В дверь от портного настукивали:
— Чайник остынет, товарищ!
Мишаня вскочил, сорвал с плеч рубашку, влез в галифе, потом в сапоги. Полуголый помчался через хозяйские комнаты во двор и начал лить на себя воду из кружки, крякая и подтанцовывая; от маслянисто-розовой спины его пошел пар. А небо полнилось ослепительной, уже не зимней синевой, а в ветлах хлопотливо скакали вороны. Мишаня прикрылся полотенцем, схватил ледешок и запустил в них что было силы. Наверху загалдело пронзительно и угрожающе. «А, черт!» — в восторге закричал Мишаня, сорвал с себя полотенце, давай им нахлестывать по воздуху, полез по сугробам. — «Я вас, чертей, еще из монтекриста дербану!» — А над крышей колокола звонили и дул, сквозь солнце, ветер…

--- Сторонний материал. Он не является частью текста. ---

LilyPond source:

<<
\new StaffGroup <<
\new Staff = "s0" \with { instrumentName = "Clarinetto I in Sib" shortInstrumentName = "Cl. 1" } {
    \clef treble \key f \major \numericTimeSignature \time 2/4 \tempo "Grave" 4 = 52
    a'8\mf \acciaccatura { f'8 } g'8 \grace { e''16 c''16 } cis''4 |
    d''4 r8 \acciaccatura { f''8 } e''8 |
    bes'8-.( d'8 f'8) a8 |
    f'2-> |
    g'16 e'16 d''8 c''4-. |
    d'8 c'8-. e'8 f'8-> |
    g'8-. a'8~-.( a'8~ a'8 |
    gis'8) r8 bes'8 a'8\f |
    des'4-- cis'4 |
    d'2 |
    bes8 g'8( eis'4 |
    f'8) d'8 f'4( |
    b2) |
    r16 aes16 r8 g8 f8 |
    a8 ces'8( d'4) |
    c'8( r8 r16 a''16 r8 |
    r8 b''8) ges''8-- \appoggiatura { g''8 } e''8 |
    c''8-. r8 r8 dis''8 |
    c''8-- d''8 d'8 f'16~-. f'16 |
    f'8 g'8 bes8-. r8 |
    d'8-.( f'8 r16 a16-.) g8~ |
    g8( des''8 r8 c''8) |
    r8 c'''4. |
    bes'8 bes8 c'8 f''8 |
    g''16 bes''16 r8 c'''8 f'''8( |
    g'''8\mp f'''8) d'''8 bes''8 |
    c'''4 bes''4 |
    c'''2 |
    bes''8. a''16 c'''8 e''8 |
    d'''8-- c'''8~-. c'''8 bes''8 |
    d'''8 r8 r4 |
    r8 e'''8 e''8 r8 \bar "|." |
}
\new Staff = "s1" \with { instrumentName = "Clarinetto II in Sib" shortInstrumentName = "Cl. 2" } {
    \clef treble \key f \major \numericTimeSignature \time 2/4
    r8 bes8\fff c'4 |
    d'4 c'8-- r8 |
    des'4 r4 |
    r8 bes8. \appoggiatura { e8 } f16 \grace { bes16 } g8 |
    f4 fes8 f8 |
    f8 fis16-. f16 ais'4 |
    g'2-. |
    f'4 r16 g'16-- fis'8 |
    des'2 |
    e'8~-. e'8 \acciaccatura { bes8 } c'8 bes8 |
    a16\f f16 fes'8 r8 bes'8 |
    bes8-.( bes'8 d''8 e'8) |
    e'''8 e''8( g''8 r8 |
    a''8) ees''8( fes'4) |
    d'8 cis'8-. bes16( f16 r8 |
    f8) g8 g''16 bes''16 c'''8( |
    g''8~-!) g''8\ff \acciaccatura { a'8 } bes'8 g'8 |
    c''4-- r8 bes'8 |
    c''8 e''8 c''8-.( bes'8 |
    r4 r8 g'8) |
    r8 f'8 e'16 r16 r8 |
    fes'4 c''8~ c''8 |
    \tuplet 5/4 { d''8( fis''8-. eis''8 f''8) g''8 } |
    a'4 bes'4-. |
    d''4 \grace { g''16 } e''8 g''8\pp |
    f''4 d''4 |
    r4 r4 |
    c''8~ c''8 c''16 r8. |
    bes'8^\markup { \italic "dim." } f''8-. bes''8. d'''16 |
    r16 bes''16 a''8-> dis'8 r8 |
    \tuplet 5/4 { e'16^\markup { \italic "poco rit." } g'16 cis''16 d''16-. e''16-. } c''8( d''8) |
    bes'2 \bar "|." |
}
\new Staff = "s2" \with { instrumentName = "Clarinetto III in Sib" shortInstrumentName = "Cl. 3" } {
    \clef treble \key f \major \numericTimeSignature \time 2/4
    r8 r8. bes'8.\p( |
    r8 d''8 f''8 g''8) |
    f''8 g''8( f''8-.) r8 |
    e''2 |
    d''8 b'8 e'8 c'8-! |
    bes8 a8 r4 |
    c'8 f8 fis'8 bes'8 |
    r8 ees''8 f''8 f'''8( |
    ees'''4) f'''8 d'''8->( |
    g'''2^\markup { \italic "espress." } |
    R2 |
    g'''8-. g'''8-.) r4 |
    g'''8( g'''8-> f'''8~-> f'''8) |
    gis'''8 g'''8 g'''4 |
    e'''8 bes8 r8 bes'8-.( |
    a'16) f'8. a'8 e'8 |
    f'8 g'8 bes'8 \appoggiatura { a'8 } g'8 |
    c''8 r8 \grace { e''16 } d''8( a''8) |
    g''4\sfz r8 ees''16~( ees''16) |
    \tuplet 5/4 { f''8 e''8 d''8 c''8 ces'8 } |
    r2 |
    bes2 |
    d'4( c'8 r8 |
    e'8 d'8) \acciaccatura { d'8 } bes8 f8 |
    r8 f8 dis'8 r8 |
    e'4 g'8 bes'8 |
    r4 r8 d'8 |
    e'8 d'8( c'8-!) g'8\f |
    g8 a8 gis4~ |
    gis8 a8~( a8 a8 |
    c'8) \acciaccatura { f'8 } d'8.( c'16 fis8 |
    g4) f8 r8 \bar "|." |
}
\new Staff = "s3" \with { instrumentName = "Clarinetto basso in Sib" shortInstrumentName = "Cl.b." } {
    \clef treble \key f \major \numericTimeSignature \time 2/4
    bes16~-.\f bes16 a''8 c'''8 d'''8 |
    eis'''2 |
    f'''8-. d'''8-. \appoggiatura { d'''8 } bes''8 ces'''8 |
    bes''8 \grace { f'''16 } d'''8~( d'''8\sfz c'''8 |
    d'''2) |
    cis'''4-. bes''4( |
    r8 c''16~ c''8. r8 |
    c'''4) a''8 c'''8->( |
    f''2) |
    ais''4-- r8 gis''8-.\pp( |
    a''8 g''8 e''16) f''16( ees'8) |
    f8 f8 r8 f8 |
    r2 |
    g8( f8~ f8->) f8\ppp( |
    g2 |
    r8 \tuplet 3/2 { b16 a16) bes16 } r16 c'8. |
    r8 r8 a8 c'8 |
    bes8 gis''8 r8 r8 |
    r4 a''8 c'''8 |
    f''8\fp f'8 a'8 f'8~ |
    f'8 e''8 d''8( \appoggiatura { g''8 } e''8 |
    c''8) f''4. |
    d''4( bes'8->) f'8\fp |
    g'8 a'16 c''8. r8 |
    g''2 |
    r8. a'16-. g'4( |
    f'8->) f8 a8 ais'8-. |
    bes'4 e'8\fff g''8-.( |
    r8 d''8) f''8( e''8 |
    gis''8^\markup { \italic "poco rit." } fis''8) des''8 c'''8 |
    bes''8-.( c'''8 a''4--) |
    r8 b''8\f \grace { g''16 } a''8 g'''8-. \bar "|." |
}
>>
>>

Позавтракав, присел на минутку Мишаня в некоем замешательстве. Как известно, на воскресенье у ротного командира туча дел — на воскресенье откладываются все остатки и грехи за неделю. Да еще надо сходить к чудачку Иван Алексеичу, подзаняться в последний раз по алгебре и по немецкому. «С чего же начать? — подумал Мишаня, — начнем с чего поскучнее, зато потом легче… Уставчик, что ли, подзубрить?..» Мишаня достал уставчик, разложил его на столе, аккуратно пригладил странички, закрыл занавески в окне — чтобы не тянуло на весенний снег. Даже как-то в нутре приятно защекотало от такого прилежания. А сам тут же, на ходу, напялил на себя летнюю фуражчонку, сорвал монтекристо со стены и чуть не бегом сигнул в сад.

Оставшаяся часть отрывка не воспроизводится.